■ What to do
Return the source text of the data below verbatim, line for line. Omit the pictures from your answer.

++++++

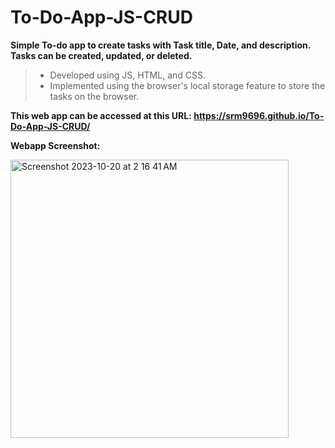 # To-Do-App-JS-CRUD
**Simple To-do app to create tasks with Task title, Date, and description. Tasks can be created, updated, or deleted.**
>- Developed using JS, HTML, and CSS.
>- Implemented using the browser's local storage feature to store the tasks on the browser.

**This web app can be accessed at this URL:
https://srm9696.github.io/To-Do-App-JS-CRUD/**

**Webapp Screenshot:**

<img width="445" alt="Screenshot 2023-10-20 at 2 16 41 AM" src="https://github.com/srm9696/To-Do-App-JS-CRUD/assets/43522007/daba2105-b970-4d3e-a7dc-9f745ff46288">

++++++

■ Exercise solution
 # To-Do-App-JS-CRUD
**Simple To-do app to create tasks with Task title, Date, and description. Tasks can be created, updated, or deleted.**
>- Developed using JS, HTML, and CSS.
>- Implemented using the browser's local storage feature to store the tasks on the browser.

**This web app can be accessed at this URL:
https://srm9696.github.io/To-Do-App-JS-CRUD/**

**Webapp Screenshot:**

<img width="445" alt="Screenshot 2023-10-20 at 2 16 41 AM" src="https://github.com/srm9696/To-Do-App-JS-CRUD/assets/43522007/daba2105-b970-4d3e-a7dc-9f745ff46288">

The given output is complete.